[Page-level text extractions]

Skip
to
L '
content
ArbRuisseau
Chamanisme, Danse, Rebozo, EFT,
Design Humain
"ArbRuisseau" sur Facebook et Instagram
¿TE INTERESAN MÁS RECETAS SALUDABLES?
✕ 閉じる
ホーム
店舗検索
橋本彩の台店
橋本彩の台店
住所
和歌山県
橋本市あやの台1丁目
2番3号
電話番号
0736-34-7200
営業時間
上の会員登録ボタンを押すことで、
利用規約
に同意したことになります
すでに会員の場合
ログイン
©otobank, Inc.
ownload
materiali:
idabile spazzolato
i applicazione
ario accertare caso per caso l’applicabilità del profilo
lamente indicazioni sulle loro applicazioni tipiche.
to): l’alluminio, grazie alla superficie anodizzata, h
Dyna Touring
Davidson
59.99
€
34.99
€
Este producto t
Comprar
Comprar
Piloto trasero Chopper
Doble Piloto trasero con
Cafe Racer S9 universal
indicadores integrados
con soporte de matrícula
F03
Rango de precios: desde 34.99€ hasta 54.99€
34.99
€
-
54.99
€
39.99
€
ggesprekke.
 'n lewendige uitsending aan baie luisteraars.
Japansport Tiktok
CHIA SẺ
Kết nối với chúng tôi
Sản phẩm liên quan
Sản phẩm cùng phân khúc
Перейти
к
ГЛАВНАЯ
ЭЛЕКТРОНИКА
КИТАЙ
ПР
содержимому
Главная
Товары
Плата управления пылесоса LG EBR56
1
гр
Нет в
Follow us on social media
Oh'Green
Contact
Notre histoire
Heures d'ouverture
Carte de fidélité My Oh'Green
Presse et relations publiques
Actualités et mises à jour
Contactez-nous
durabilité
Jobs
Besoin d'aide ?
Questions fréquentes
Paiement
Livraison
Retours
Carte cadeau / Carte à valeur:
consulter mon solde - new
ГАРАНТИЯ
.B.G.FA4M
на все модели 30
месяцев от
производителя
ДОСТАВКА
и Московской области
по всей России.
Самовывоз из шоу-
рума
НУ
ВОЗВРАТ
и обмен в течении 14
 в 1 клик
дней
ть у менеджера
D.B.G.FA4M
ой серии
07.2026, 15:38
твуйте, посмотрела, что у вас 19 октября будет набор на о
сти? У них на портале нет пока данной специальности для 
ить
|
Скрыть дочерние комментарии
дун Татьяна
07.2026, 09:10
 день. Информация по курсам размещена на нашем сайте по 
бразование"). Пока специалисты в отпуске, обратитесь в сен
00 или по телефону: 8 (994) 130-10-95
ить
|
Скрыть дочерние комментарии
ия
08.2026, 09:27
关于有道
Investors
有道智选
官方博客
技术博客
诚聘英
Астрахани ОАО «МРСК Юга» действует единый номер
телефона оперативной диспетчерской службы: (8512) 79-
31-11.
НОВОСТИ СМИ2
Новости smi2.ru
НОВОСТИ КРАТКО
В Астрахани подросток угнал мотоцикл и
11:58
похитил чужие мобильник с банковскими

### [What needs to be done]
Reproduce all the records shown above, unchanged.

### [Result below]
Skip
to
L '
content
ArbRuisseau
Chamanisme, Danse, Rebozo, EFT,
Design Humain
"ArbRuisseau" sur Facebook et Instagram
¿TE INTERESAN MÁS RECETAS SALUDABLES?
✕ 閉じる
ホーム
店舗検索
橋本彩の台店
橋本彩の台店
住所
和歌山県
橋本市あやの台1丁目
2番3号
電話番号
0736-34-7200
営業時間
上の会員登録ボタンを押すことで、
利用規約
に同意したことになります
すでに会員の場合
ログイン
©otobank, Inc.
ownload
materiali:
idabile spazzolato
i applicazione
ario accertare caso per caso l’applicabilità del profilo
lamente indicazioni sulle loro applicazioni tipiche.
to): l’alluminio, grazie alla superficie anodizzata, h
Dyna Touring
Davidson
59.99
€
34.99
€
Este producto t
Comprar
Comprar
Piloto trasero Chopper
Doble Piloto trasero con
Cafe Racer S9 universal
indicadores integrados
con soporte de matrícula
F03
Rango de precios: desde 34.99€ hasta 54.99€
34.99
€
-
54.99
€
39.99
€
ggesprekke.
 'n lewendige uitsending aan baie luisteraars.
Japansport Tiktok
CHIA SẺ
Kết nối với chúng tôi
Sản phẩm liên quan
Sản phẩm cùng phân khúc
Перейти
к
ГЛАВНАЯ
ЭЛЕКТРОНИКА
КИТАЙ
ПР
содержимому
Главная
Товары
Плата управления пылесоса LG EBR56
1
гр
Нет в
Follow us on social media
Oh'Green
Contact
Notre histoire
Heures d'ouverture
Carte de fidélité My Oh'Green
Presse et relations publiques
Actualités et mises à jour
Contactez-nous
durabilité
Jobs
Besoin d'aide ?
Questions fréquentes
Paiement
Livraison
Retours
Carte cadeau / Carte à valeur:
consulter mon solde - new
ГАРАНТИЯ
.B.G.FA4M
на все модели 30
месяцев от
производителя
ДОСТАВКА
и Московской области
по всей России.
Самовывоз из шоу-
рума
НУ
ВОЗВРАТ
и обмен в течении 14
 в 1 клик
дней
ть у менеджера
D.B.G.FA4M
ой серии
07.2026, 15:38
твуйте, посмотрела, что у вас 19 октября будет набор на о
сти? У них на портале нет пока данной специальности для 
ить
|
Скрыть дочерние комментарии
дун Татьяна
07.2026, 09:10
 день. Информация по курсам размещена на нашем сайте по 
бразование"). Пока специалисты в отпуске, обратитесь в сен
00 или по телефону: 8 (994) 130-10-95
ить
|
Скрыть дочерние комментарии
ия
08.2026, 09:27
关于有道
Investors
有道智选
官方博客
技术博客
诚聘英
Астрахани ОАО «МРСК Юга» действует единый номер
телефона оперативной диспетчерской службы: (8512) 79-
31-11.
НОВОСТИ СМИ2
Новости smi2.ru
НОВОСТИ КРАТКО
В Астрахани подросток угнал мотоцикл и
11:58
похитил чужие мобильник с банковскими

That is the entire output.